Ve canımızın peşine sevgiyle düşeriz, yarın ne olacağım diye
düşünmeden, kendimizi ego itilimiyle garantiye almadan; hesap
kitap yapmadan, Şimdi Burada Ol’manın Bilgisinin gereğini
yerine getiririz.)
(Bu demek değildir ki; dünyasal sorumluluklarımızdan kaçacağız
ve vur patlasın çal oynasın her gece bir barda gönlüm hovarda
olacak.
Bilgi; sevgiyle içimizdekini gerçek kılmak için hayatımızda
olan diğerlerinin de en yüksek potansiyellerinin ve
hayırlarının gerçekleşmesi için birlikte çözümler üretmektir.
Ve bizi, birlikte tutsaklığa sefalete acıya bağlayan ve
yıllanmış sorunlara çözüm Ol’maktır. Çare Ol’maktır.
Yüreğimizin sesini dinlediğimizde hiç kimse zarar görmez
göremez.
Eğer seçiminizden dolayı bir acı oluşuyorsa da; istiridyenin
içindeki inci Ol’ma acısıdır. Yaradan esirgeyecek koruyacak ve
şifalandıracaktır.
Çünkü herkesin yüreğinde oturan, ve her yerde Ol’An O’dur.
Yeter ki biz yüreğin kanunlarını gerçek kılalım ve
kararlarımızı yüreğimizden verelim. Endişeyi korkuyu çabayı ve
sanrıyı bırakalım.
Yüreğimizden konuşalım, yaşayalım, verelim.
Ve yürekte yaşanmasına aynalık edelim.
Basitçe eylemlerimizden duygularımıza ve düşüncelerimize kadar
tüm boyutlarımızda izin verelim ve Ol’alım.
Ve Ol’mak hissetmek ile başlar.
Değişim ve Geçiş hissetmeden olabilecek bir şey değildir.
Geçişi ve yeniyi -hissetmek- gerçek kılacaktır.
Yeninin malzemesi ve kozmik maddesi “Hissetmektir”.

**İş isteği:**
Yürekten yaşamayı anlatan yazıda "Yeter ki biz" ile "-hissetmek- gerçek kılacaktır." arasındaki bölümü, bu iki kısım da dahil, olduğu gibi tekrarla.

**Veriler:**
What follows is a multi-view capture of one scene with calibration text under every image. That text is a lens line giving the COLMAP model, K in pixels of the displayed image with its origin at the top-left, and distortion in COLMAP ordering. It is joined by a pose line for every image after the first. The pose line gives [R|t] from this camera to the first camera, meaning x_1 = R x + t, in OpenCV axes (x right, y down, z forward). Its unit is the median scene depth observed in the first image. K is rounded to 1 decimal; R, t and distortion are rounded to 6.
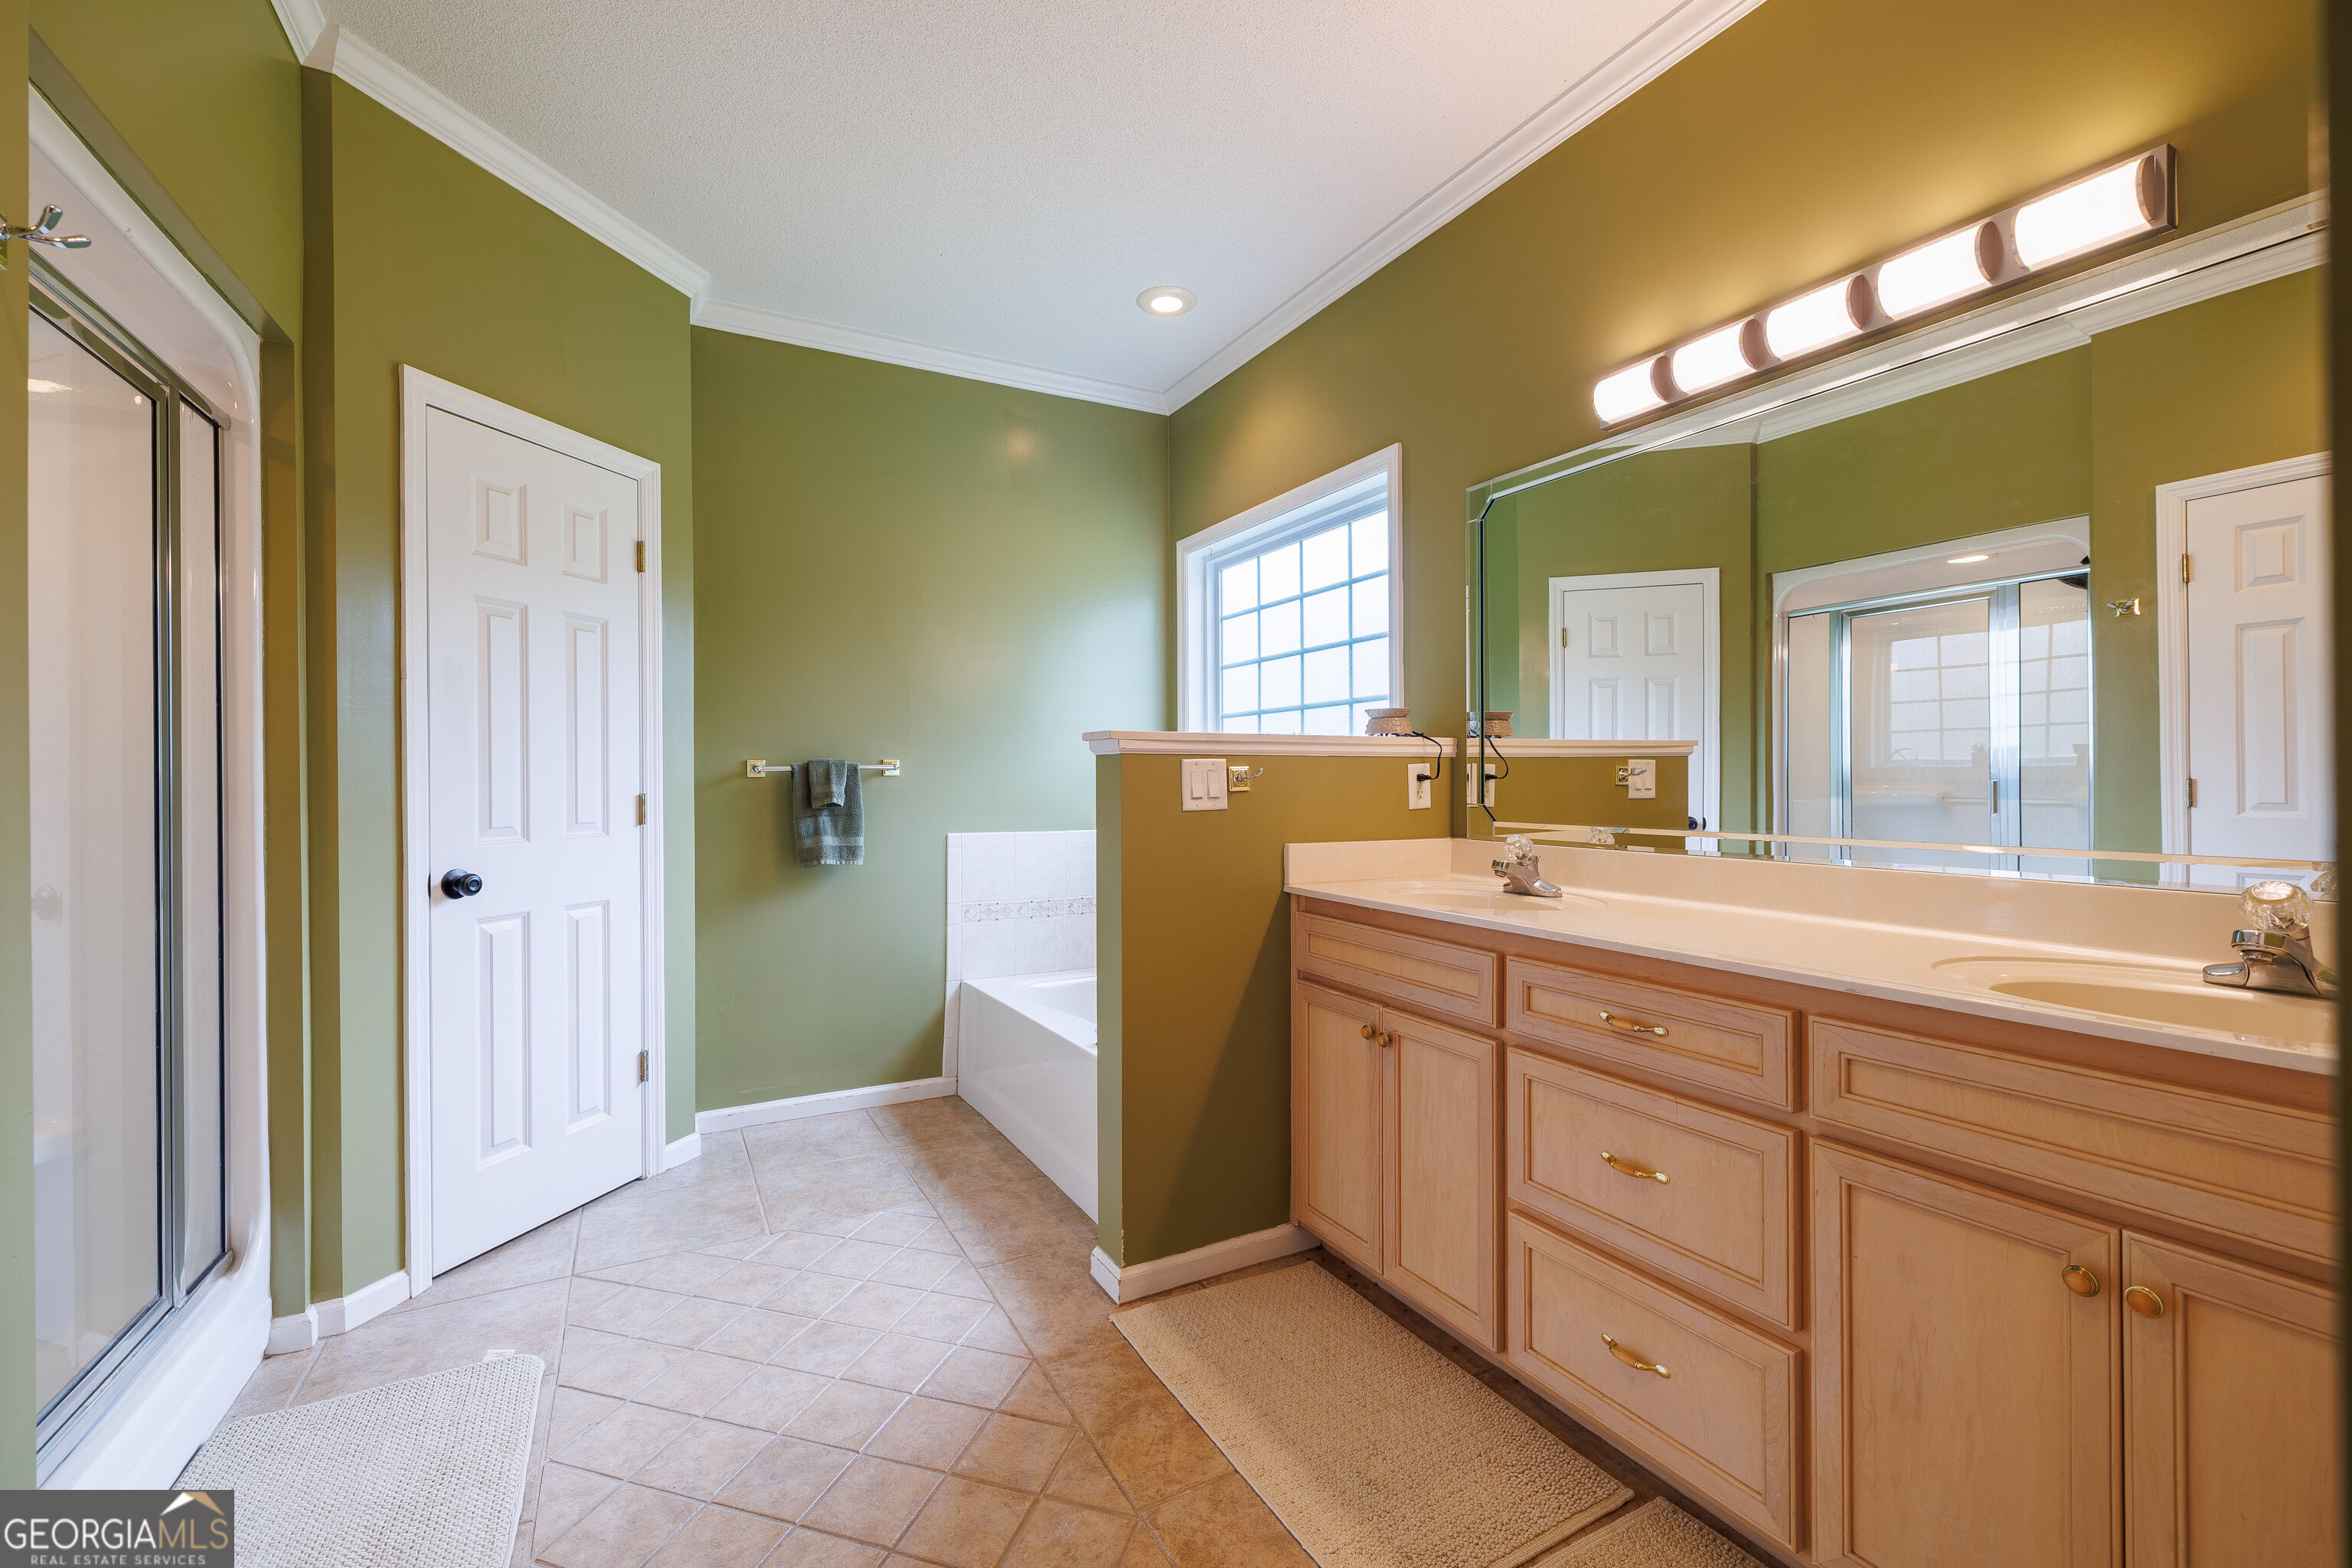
lens RADIAL K [[993.7, 0, 1175.9], [0, 993.7, 779.7], [0, 0, 1]] dist [0.002604, 0.000054]
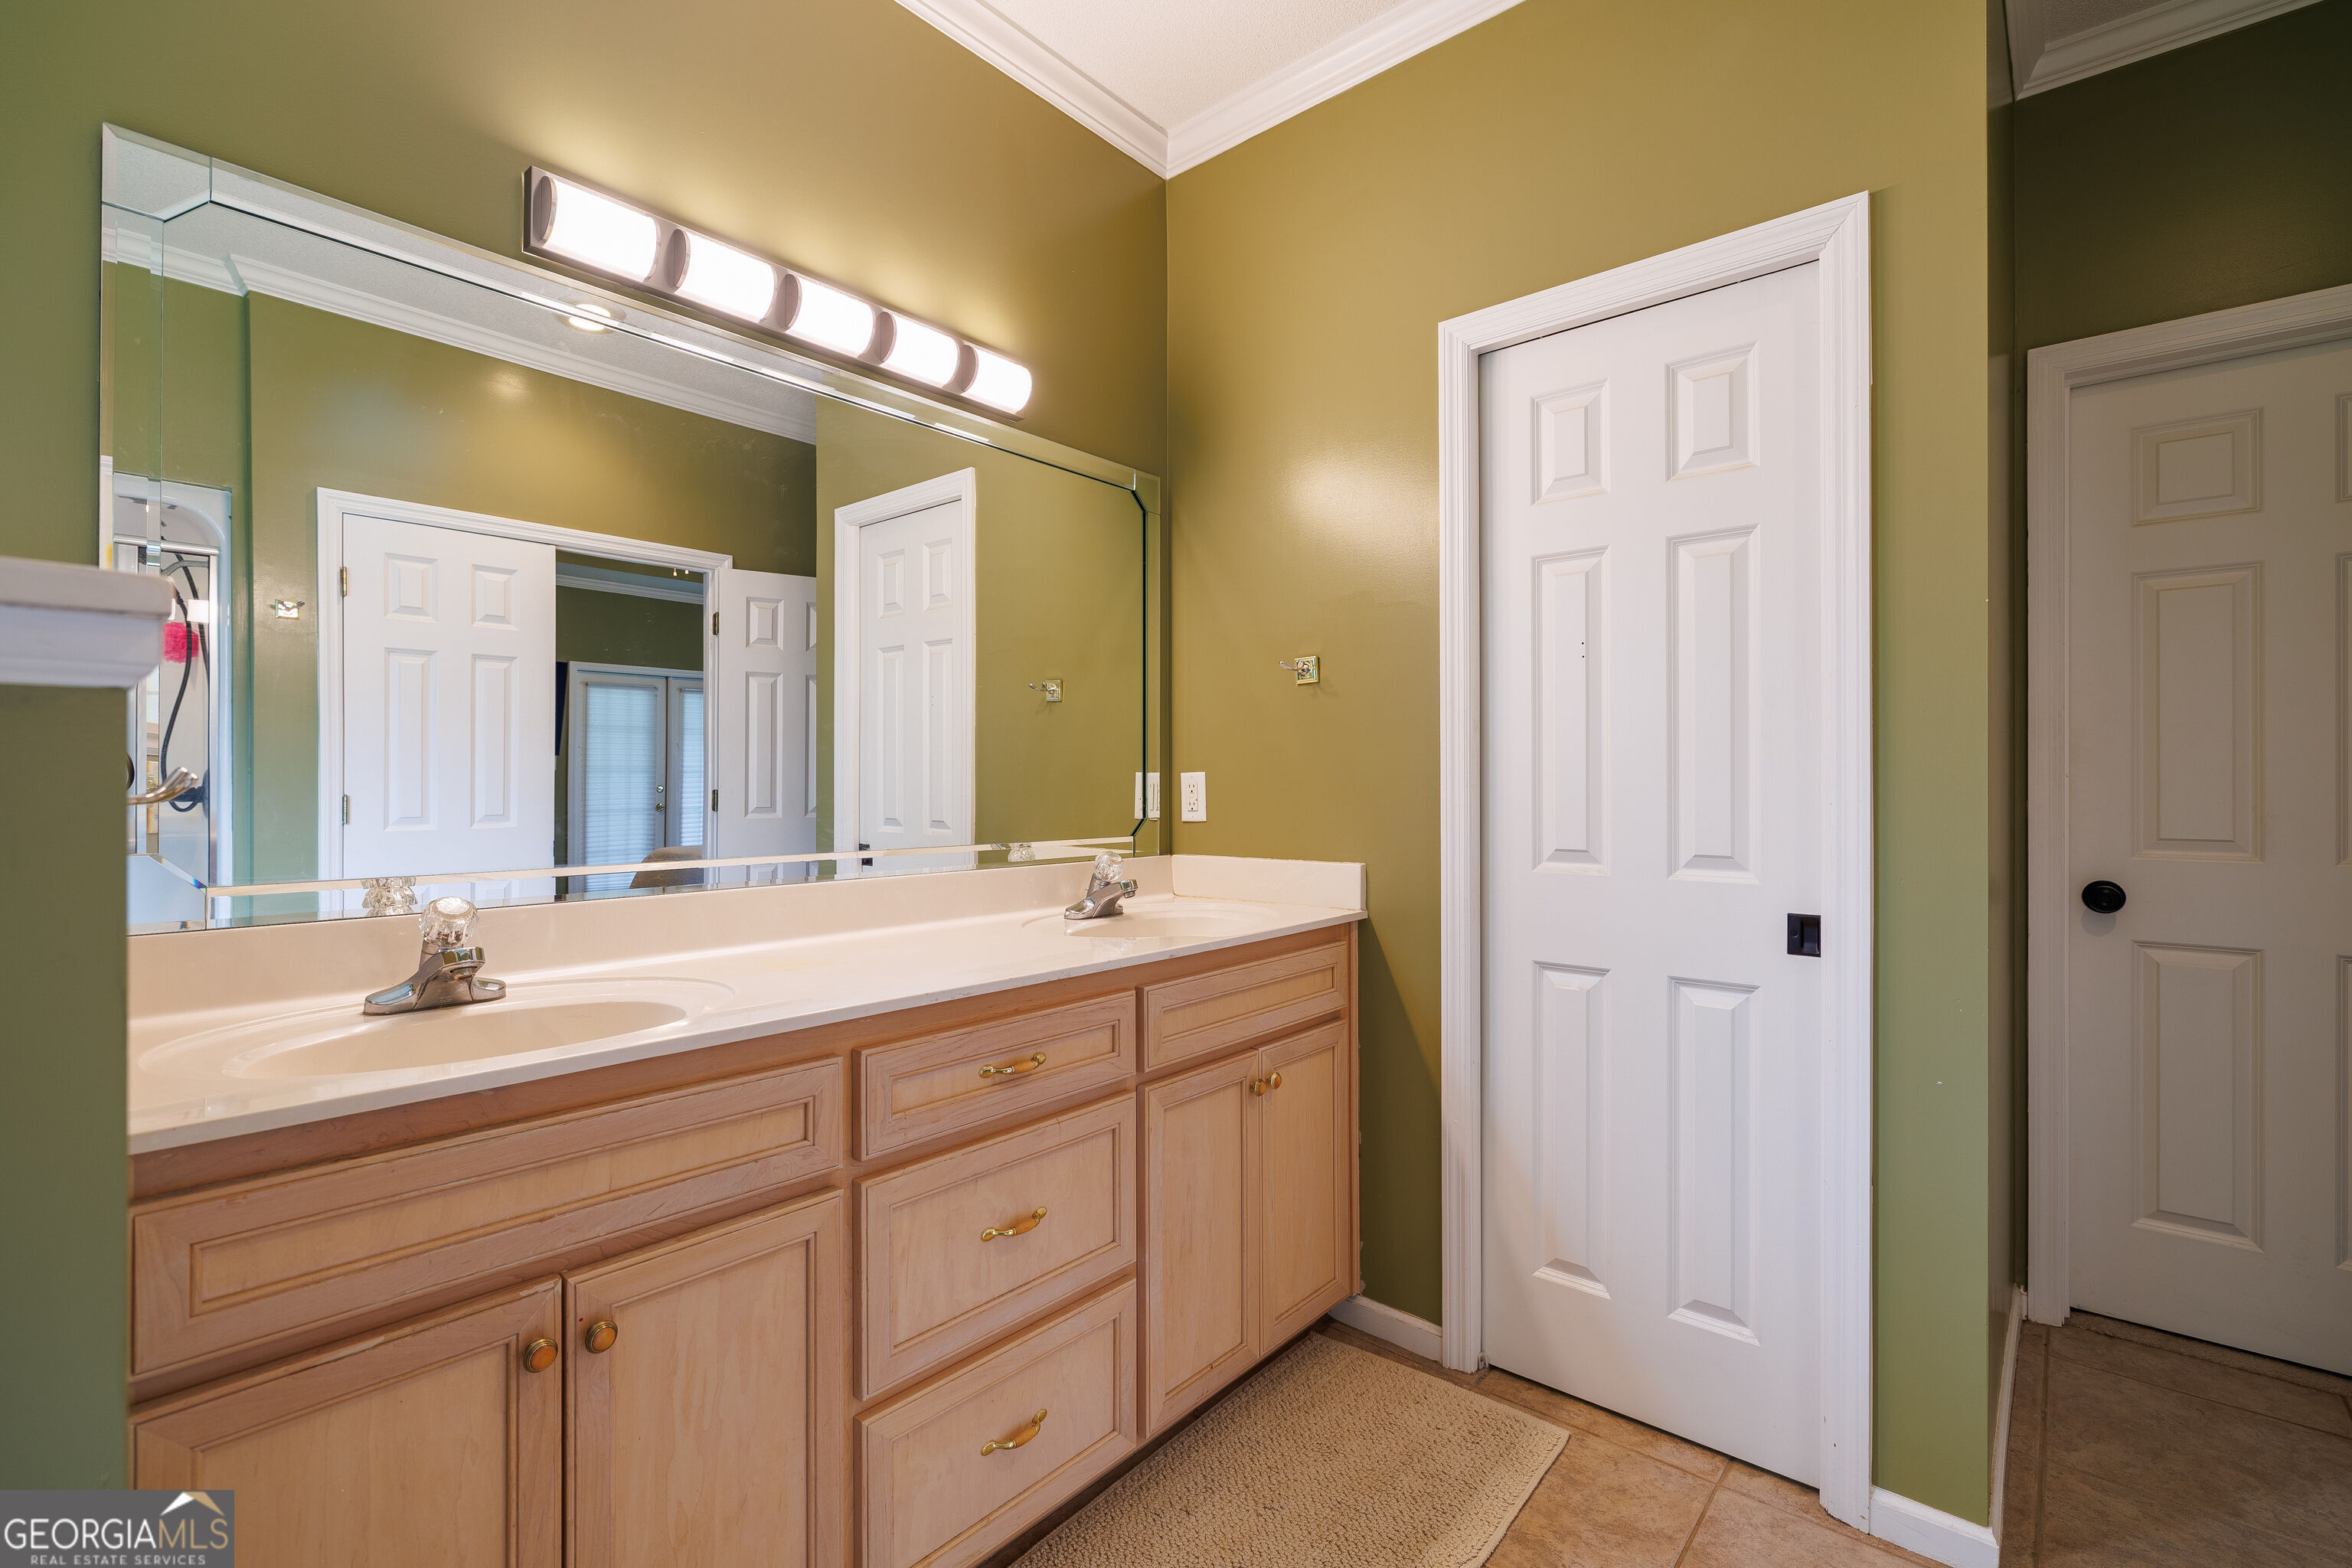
lens RADIAL K [[1050.4, 0, 1167.9], [0, 1050.4, 781.3], [0, 0, 1]] dist [-0.013110, -0.000053]
pose [[-0.359629, 0.008623, 0.933055, -0.454351], [0.006368, 0.999957, -0.006787, -0.003317], [-0.933074, 0.003501, -0.359669, 1.152601]]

**Yanıt:**
Yeter ki biz yüreğin kanunlarını gerçek kılalım ve
kararlarımızı yüreğimizden verelim. Endişeyi korkuyu çabayı ve
sanrıyı bırakalım.
Yüreğimizden konuşalım, yaşayalım, verelim.
Ve yürekte yaşanmasına aynalık edelim.
Basitçe eylemlerimizden duygularımıza ve düşüncelerimize kadar
tüm boyutlarımızda izin verelim ve Ol’alım.
Ve Ol’mak hissetmek ile başlar.
Değişim ve Geçiş hissetmeden olabilecek bir şey değildir.
Geçişi ve yeniyi -hissetmek- gerçek kılacaktır.